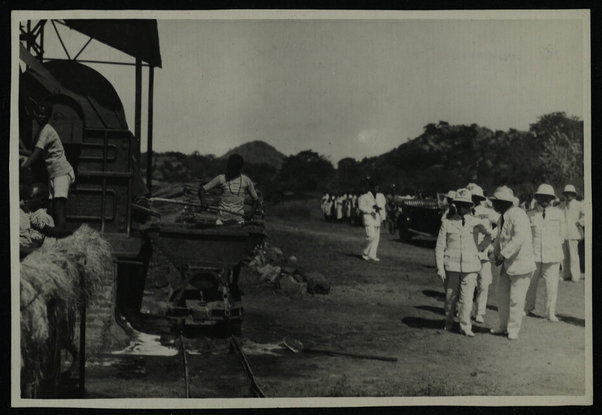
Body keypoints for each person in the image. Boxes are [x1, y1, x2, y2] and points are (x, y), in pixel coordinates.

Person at [435, 188, 491, 336]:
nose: (463, 208)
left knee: (466, 299)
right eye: (460, 204)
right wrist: (440, 268)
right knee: (450, 298)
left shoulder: (476, 222)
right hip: (451, 266)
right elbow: (440, 247)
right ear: (455, 205)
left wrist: (479, 250)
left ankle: (466, 327)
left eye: (466, 205)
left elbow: (489, 235)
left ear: (470, 206)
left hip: (470, 266)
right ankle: (448, 322)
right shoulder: (447, 223)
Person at [21, 102, 74, 237]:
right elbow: (34, 152)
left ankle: (65, 235)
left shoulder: (46, 130)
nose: (39, 116)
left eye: (43, 114)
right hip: (53, 174)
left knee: (59, 206)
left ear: (48, 116)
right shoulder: (41, 129)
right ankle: (56, 235)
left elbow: (36, 153)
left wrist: (22, 168)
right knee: (51, 207)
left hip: (61, 172)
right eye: (38, 113)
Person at [489, 186, 535, 340]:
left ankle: (513, 329)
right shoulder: (502, 217)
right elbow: (498, 239)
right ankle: (503, 326)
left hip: (521, 264)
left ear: (504, 202)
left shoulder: (519, 215)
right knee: (501, 296)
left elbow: (518, 239)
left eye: (496, 202)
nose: (494, 204)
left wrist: (503, 254)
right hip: (507, 265)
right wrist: (496, 254)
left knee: (516, 299)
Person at [524, 184, 566, 322]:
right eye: (542, 197)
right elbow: (527, 236)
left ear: (552, 199)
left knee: (552, 286)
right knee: (529, 283)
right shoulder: (530, 214)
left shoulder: (559, 213)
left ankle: (550, 312)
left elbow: (562, 235)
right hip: (534, 254)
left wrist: (553, 248)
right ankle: (527, 308)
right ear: (537, 198)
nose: (545, 200)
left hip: (552, 255)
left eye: (548, 197)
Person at [466, 183, 499, 324]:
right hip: (468, 253)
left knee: (484, 284)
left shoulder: (488, 212)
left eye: (476, 197)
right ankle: (464, 310)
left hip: (483, 253)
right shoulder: (463, 211)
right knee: (467, 284)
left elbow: (500, 224)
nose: (473, 200)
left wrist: (491, 241)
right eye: (471, 197)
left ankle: (479, 312)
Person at [199, 153, 259, 225]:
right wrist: (203, 201)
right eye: (229, 168)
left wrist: (251, 214)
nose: (230, 171)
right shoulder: (221, 178)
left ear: (240, 168)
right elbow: (202, 190)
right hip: (221, 220)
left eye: (233, 169)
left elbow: (256, 200)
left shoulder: (246, 180)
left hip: (239, 221)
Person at [559, 184, 585, 282]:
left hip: (574, 233)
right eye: (567, 193)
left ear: (574, 194)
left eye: (570, 193)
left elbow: (586, 215)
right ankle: (566, 274)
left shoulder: (579, 204)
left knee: (574, 255)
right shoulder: (562, 205)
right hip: (563, 234)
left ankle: (575, 275)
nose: (568, 195)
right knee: (564, 256)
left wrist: (579, 222)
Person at [358, 177, 386, 262]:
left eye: (378, 187)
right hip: (369, 218)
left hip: (377, 218)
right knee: (371, 236)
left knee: (376, 238)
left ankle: (372, 255)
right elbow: (361, 207)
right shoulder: (364, 196)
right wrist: (371, 209)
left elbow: (383, 204)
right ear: (371, 188)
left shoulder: (380, 196)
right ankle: (364, 252)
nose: (377, 188)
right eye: (375, 187)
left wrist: (382, 215)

■ ■ ■ ■

Directions -> Among the records above, only the lines between the line holding "nose: (473, 200)" and the line holding "left elbow: (586, 215)", inclusive, are to be output, exactly as written.

Answer to the problem ->
nose: (473, 200)
left wrist: (491, 241)
right eye: (471, 197)
left ankle: (479, 312)
Person at [199, 153, 259, 225]:
right wrist: (203, 201)
right eye: (229, 168)
left wrist: (251, 214)
nose: (230, 171)
right shoulder: (221, 178)
left ear: (240, 168)
right elbow: (202, 190)
right hip: (221, 220)
left eye: (233, 169)
left elbow: (256, 200)
left shoulder: (246, 180)
left hip: (239, 221)
Person at [559, 184, 585, 282]:
left hip: (574, 233)
right eye: (567, 193)
left ear: (574, 194)
left eye: (570, 193)
left elbow: (586, 215)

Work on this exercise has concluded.